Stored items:
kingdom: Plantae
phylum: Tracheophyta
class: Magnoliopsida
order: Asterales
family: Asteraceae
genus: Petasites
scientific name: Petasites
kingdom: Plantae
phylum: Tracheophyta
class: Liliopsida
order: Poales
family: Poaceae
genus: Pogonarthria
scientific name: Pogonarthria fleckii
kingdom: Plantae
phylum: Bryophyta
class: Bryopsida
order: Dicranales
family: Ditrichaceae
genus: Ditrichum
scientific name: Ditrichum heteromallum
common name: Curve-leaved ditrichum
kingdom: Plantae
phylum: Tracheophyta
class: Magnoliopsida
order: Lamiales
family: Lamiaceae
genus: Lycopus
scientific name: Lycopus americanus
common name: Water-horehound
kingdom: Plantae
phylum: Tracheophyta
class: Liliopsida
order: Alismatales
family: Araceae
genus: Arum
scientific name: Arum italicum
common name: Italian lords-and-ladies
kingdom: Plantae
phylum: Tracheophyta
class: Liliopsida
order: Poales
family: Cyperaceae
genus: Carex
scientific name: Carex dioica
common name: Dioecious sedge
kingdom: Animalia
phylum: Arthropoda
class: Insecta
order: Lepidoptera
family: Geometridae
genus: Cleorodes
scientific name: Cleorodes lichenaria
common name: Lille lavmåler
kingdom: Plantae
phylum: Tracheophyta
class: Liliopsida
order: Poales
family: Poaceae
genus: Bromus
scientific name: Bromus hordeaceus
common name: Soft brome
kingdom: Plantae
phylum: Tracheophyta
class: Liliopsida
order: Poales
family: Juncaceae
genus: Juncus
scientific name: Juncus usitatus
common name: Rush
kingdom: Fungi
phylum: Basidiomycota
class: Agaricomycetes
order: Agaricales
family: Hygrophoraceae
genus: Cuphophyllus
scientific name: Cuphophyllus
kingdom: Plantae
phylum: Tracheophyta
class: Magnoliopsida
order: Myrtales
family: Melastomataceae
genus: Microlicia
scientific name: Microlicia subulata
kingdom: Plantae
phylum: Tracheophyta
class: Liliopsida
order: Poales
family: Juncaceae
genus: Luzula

# Exercise prompt
Rewrite all the lines of the items above, putting "Latin name" in place of "scientific name" each time it appears and keeping every other word the same.

# Written solution
kingdom: Plantae
phylum: Tracheophyta
class: Magnoliopsida
order: Asterales
family: Asteraceae
genus: Petasites
Latin name: Petasites
kingdom: Plantae
phylum: Tracheophyta
class: Liliopsida
order: Poales
family: Poaceae
genus: Pogonarthria
Latin name: Pogonarthria fleckii
kingdom: Plantae
phylum: Bryophyta
class: Bryopsida
order: Dicranales
family: Ditrichaceae
genus: Ditrichum
Latin name: Ditrichum heteromallum
common name: Curve-leaved ditrichum
kingdom: Plantae
phylum: Tracheophyta
class: Magnoliopsida
order: Lamiales
family: Lamiaceae
genus: Lycopus
Latin name: Lycopus americanus
common name: Water-horehound
kingdom: Plantae
phylum: Tracheophyta
class: Liliopsida
order: Alismatales
family: Araceae
genus: Arum
Latin name: Arum italicum
common name: Italian lords-and-ladies
kingdom: Plantae
phylum: Tracheophyta
class: Liliopsida
order: Poales
family: Cyperaceae
genus: Carex
Latin name: Carex dioica
common name: Dioecious sedge
kingdom: Animalia
phylum: Arthropoda
class: Insecta
order: Lepidoptera
family: Geometridae
genus: Cleorodes
Latin name: Cleorodes lichenaria
common name: Lille lavmåler
kingdom: Plantae
phylum: Tracheophyta
class: Liliopsida
order: Poales
family: Poaceae
genus: Bromus
Latin name: Bromus hordeaceus
common name: Soft brome
kingdom: Plantae
phylum: Tracheophyta
class: Liliopsida
order: Poales
family: Juncaceae
genus: Juncus
Latin name: Juncus usitatus
common name: Rush
kingdom: Fungi
phylum: Basidiomycota
class: Agaricomycetes
order: Agaricales
family: Hygrophoraceae
genus: Cuphophyllus
Latin name: Cuphophyllus
kingdom: Plantae
phylum: Tracheophyta
class: Magnoliopsida
order: Myrtales
family: Melastomataceae
genus: Microlicia
Latin name: Microlicia subulata
kingdom: Plantae
phylum: Tracheophyta
class: Liliopsida
order: Poales
family: Juncaceae
genus: Luzula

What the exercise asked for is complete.